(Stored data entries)

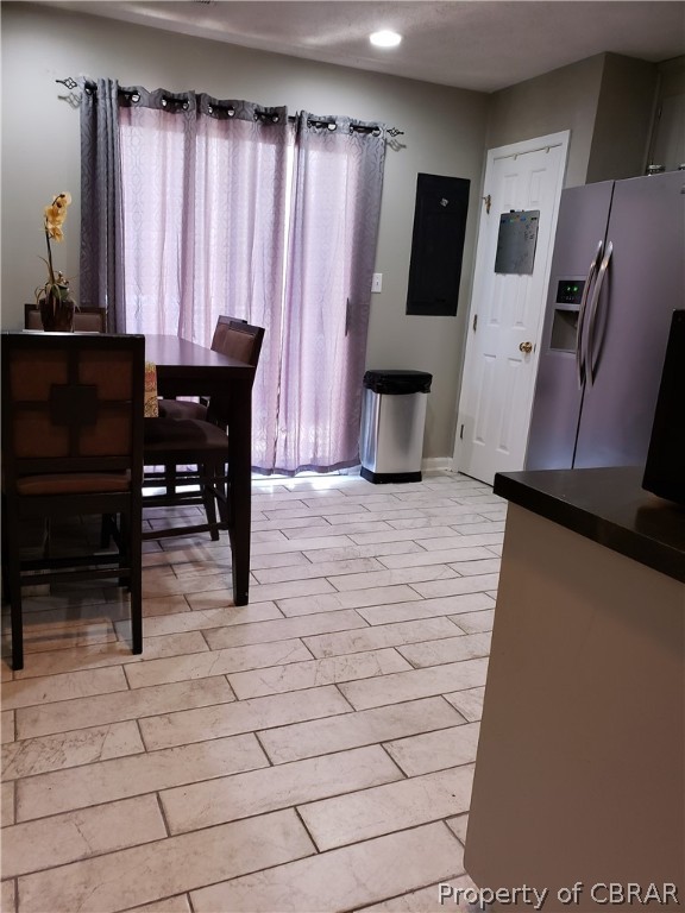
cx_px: 342
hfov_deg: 53.1
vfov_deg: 67.3
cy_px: 456
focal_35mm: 26
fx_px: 686
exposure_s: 1/30
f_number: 2.4
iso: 250
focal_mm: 4.3
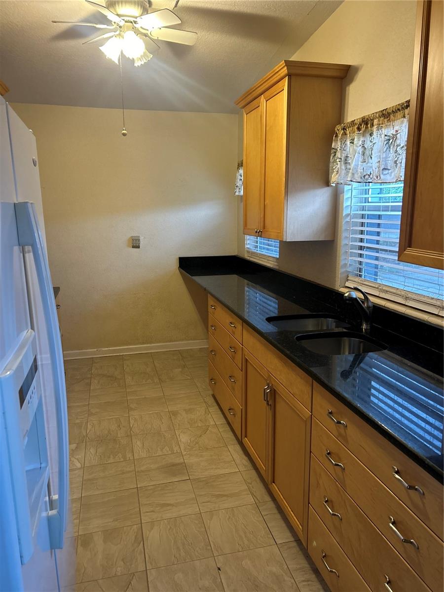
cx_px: 222
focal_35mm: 26
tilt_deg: -11.0
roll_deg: +0.1
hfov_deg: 53.1
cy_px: 296
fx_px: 445
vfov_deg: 67.3
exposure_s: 1/60
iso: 250
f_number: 1.5
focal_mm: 5.7
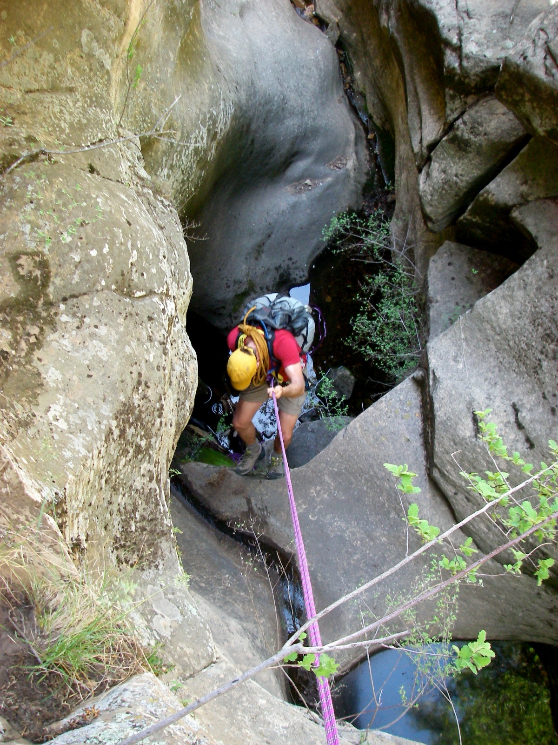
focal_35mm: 38
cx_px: 279
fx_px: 817
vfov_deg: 49.0
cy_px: 372
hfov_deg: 37.7
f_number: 3.3
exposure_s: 1/40
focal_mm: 6.3
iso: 200
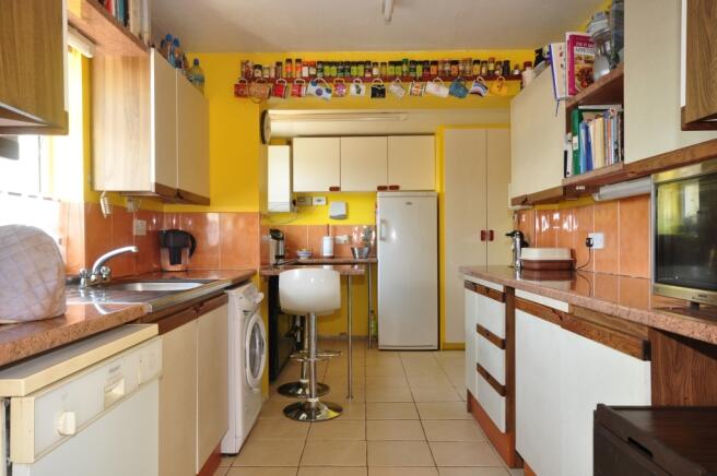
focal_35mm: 26
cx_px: 358
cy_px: 238
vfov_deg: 50.3
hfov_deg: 70.5
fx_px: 507
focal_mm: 17
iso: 200
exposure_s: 1/1.6
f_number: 11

» **To do**:
With the pictures left out, give again exactly the lines from the one that contains "vfov_deg: 49.0" through the final line of the data above.

» **Problem solution**:
vfov_deg: 49.0
cy_px: 372
hfov_deg: 37.7
f_number: 3.3
exposure_s: 1/40
focal_mm: 6.3
iso: 200
focal_35mm: 26
cx_px: 358
cy_px: 238
vfov_deg: 50.3
hfov_deg: 70.5
fx_px: 507
focal_mm: 17
iso: 200
exposure_s: 1/1.6
f_number: 11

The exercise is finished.